> _Material to process_:
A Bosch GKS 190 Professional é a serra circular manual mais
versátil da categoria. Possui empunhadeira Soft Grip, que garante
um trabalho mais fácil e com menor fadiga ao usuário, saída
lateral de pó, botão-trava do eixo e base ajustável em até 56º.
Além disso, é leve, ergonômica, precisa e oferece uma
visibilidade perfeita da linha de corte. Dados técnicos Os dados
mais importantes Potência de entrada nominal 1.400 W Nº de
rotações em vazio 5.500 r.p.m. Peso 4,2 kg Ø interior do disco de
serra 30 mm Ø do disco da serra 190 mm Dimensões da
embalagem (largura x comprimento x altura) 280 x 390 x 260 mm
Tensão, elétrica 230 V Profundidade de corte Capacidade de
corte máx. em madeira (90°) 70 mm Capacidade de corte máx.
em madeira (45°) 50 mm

> _The problem_:
Give every line of the data above as a Markdown table with the columns Number and Line, skipping any blank lines.

> _Answer section_:
| Number | Line |
|---|---|
| 1 | A Bosch GKS 190 Professional é a serra circular manual mais |
| 2 | versátil da categoria. Possui empunhadeira Soft Grip, que garante |
| 3 | um trabalho mais fácil e com menor fadiga ao usuário, saída |
| 4 | lateral de pó, botão-trava do eixo e base ajustável em até 56º. |
| 5 | Além disso, é leve, ergonômica, precisa e oferece uma |
| 6 | visibilidade perfeita da linha de corte. Dados técnicos Os dados |
| 7 | mais importantes Potência de entrada nominal 1.400 W Nº de |
| 8 | rotações em vazio 5.500 r.p.m. Peso 4,2 kg Ø interior do disco de |
| 9 | serra 30 mm Ø do disco da serra 190 mm Dimensões da |
| 10 | embalagem (largura x comprimento x altura) 280 x 390 x 260 mm |
| 11 | Tensão, elétrica 230 V Profundidade de corte Capacidade de |
| 12 | corte máx. em madeira (90°) 70 mm Capacidade de corte máx. |
| 13 | em madeira (45°) 50 mm |